**Exercise directions:**
Print every line below exactly. Skip the pictures.

**Data:**
☆ ☆ ☆

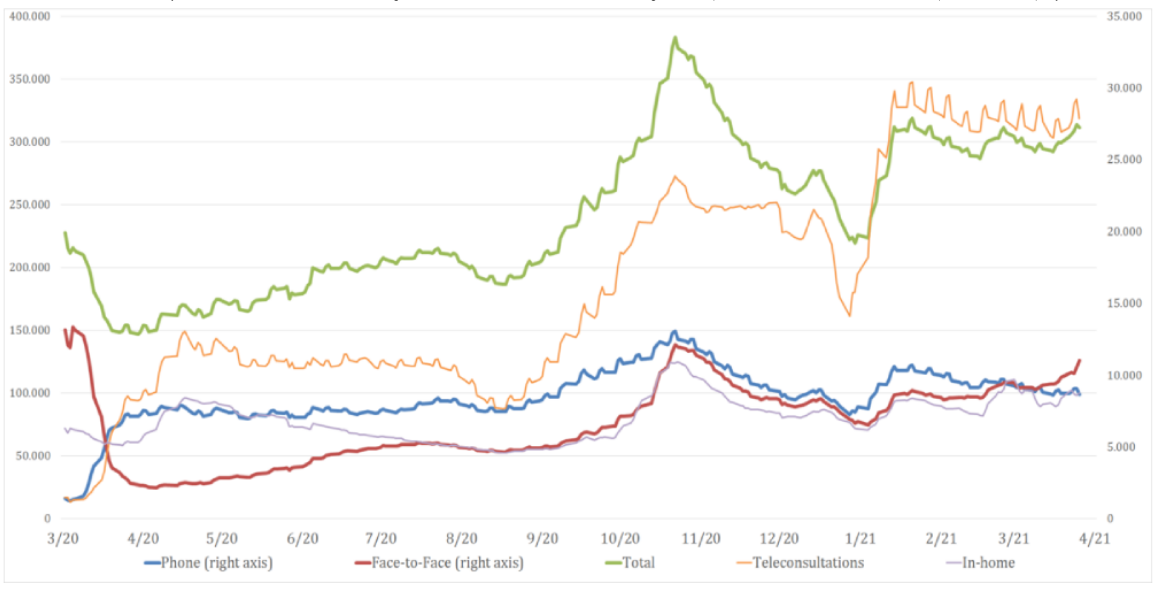
Figure 1. Primary care daily visits in the Catalonia region of Spain, classified by type with 7-day moving average excluding weekends and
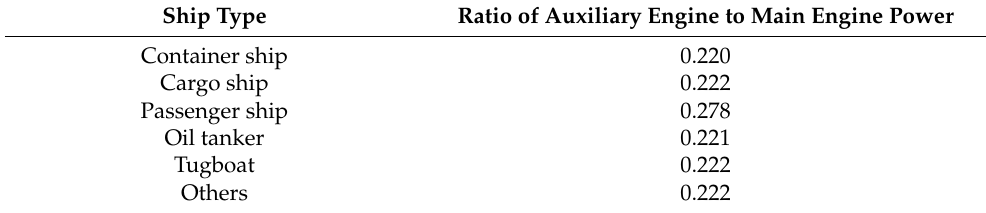
Table 6. Power ratio of auxiliary engine and main engine for each ship type.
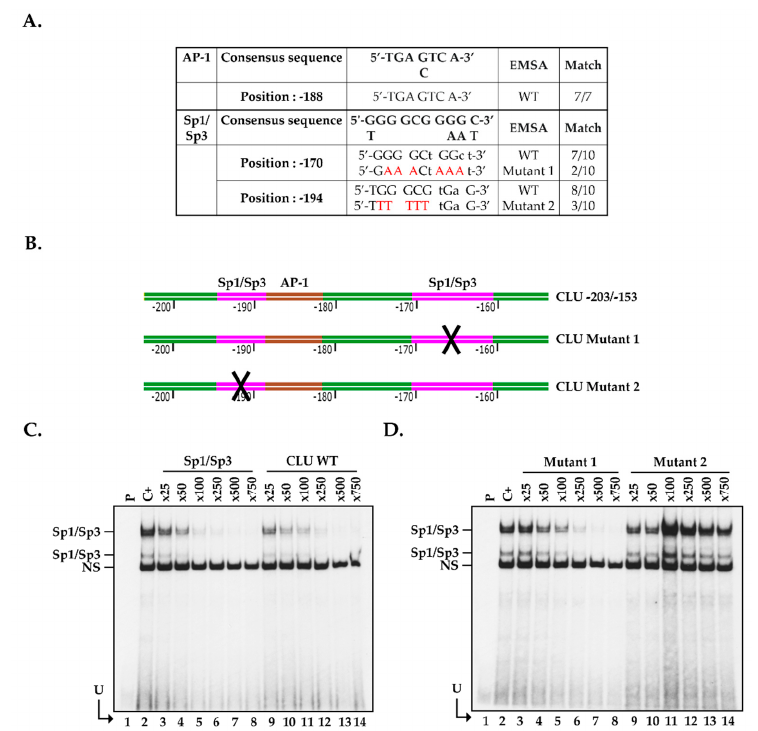
Figure 5. Sp1/Sp3 binding sites in the -203/-153 CLU promoter segment. ( A ) DNA sequence of the AP-1 and Sp1/Sp3 target sites from the CLU promoter identified at position -170, -188 and -194, respectively, aligned with their corresponding prototypical sequence. The nucleotides preserved between the CLU TF sites and their consensus sequences are shown in capital letters along with those selected for site-directed mutation (in red). ( B ) Schematic representation of the -203/-153 CLU promoter segment used in EMSA, and its derivatives that bear mutations into either the -170 (CLU Mutant 1) or the -194 (CLU Mutant 2) Sp1 site (the mutated site is indicated by an ‘X’). ( C ) Nuclear proteins (15 μ g) from control hCECs (Epi 70x) were incubated with the Sp1/Sp3-labeled probe bearing the consensus sequence for the Sp1/Sp3 TFs either alone (C+) or in the presence of increasing molar excesses (25 to 750-fold) of unlabeled CLU-203/-153, or of competitors bearing the target site for Sp1/Sp3 and run at 110V for 6.5 h. P: labeled probe without added proteins, U: free probe. ( D ) Same as in panel ( C ), except that the Sp1/Sp3-labeled probe was incubated either alone (C+) or in the presence of the unlabeled CLU Mutant 1 or CLU Mutant 2 oligomers.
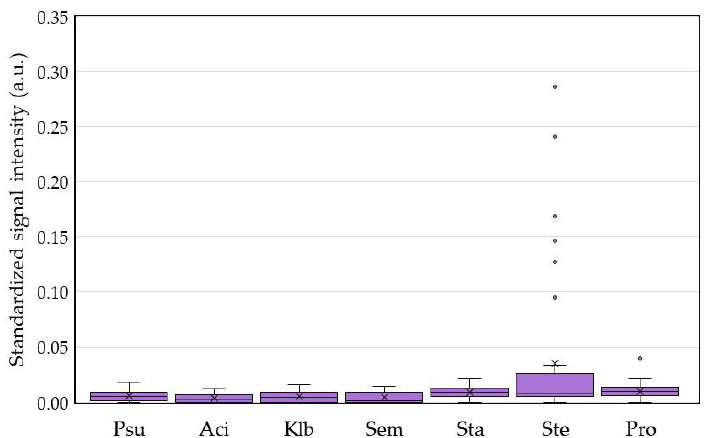
Figure 5. Assessment of target microorganisms in the core ocular surface microbiota dot hybridization model for the patients preparing for cataract surgery. Dots Sta, Ste, and Pro had significantly higher signal intensities than the remaining dots. Dot Ste had a significantly higher signal intensity than dots Sta and Pro. There was no significant signal difference between dots Sta and Pro. Also, there was no significant difference in the signal intensity between any two dots Psu, Aci, Klb, and Sem. a.u. = arbitrary unit.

☆ ☆ ☆

**Result for this task:**
Figure 1. Primary care daily visits in the Catalonia region of Spain, classified by type with 7-day moving average excluding weekends and
Table 6. Power ratio of auxiliary engine and main engine for each ship type.
Figure 5. Sp1/Sp3 binding sites in the -203/-153 CLU promoter segment. ( A ) DNA sequence of the AP-1 and Sp1/Sp3 target sites from the CLU promoter identified at position -170, -188 and -194, respectively, aligned with their corresponding prototypical sequence. The nucleotides preserved between the CLU TF sites and their consensus sequences are shown in capital letters along with those selected for site-directed mutation (in red). ( B ) Schematic representation of the -203/-153 CLU promoter segment used in EMSA, and its derivatives that bear mutations into either the -170 (CLU Mutant 1) or the -194 (CLU Mutant 2) Sp1 site (the mutated site is indicated by an ‘X’). ( C ) Nuclear proteins (15 μ g) from control hCECs (Epi 70x) were incubated with the Sp1/Sp3-labeled probe bearing the consensus sequence for the Sp1/Sp3 TFs either alone (C+) or in the presence of increasing molar excesses (25 to 750-fold) of unlabeled CLU-203/-153, or of competitors bearing the target site for Sp1/Sp3 and run at 110V for 6.5 h. P: labeled probe without added proteins, U: free probe. ( D ) Same as in panel ( C ), except that the Sp1/Sp3-labeled probe was incubated either alone (C+) or in the presence of the unlabeled CLU Mutant 1 or CLU Mutant 2 oligomers.
Figure 5. Assessment of target microorganisms in the core ocular surface microbiota dot hybridization model for the patients preparing for cataract surgery. Dots Sta, Ste, and Pro had significantly higher signal intensities than the remaining dots. Dot Ste had a significantly higher signal intensity than dots Sta and Pro. There was no significant signal difference between dots Sta and Pro. Also, there was no significant difference in the signal intensity between any two dots Psu, Aci, Klb, and Sem. a.u. = arbitrary unit.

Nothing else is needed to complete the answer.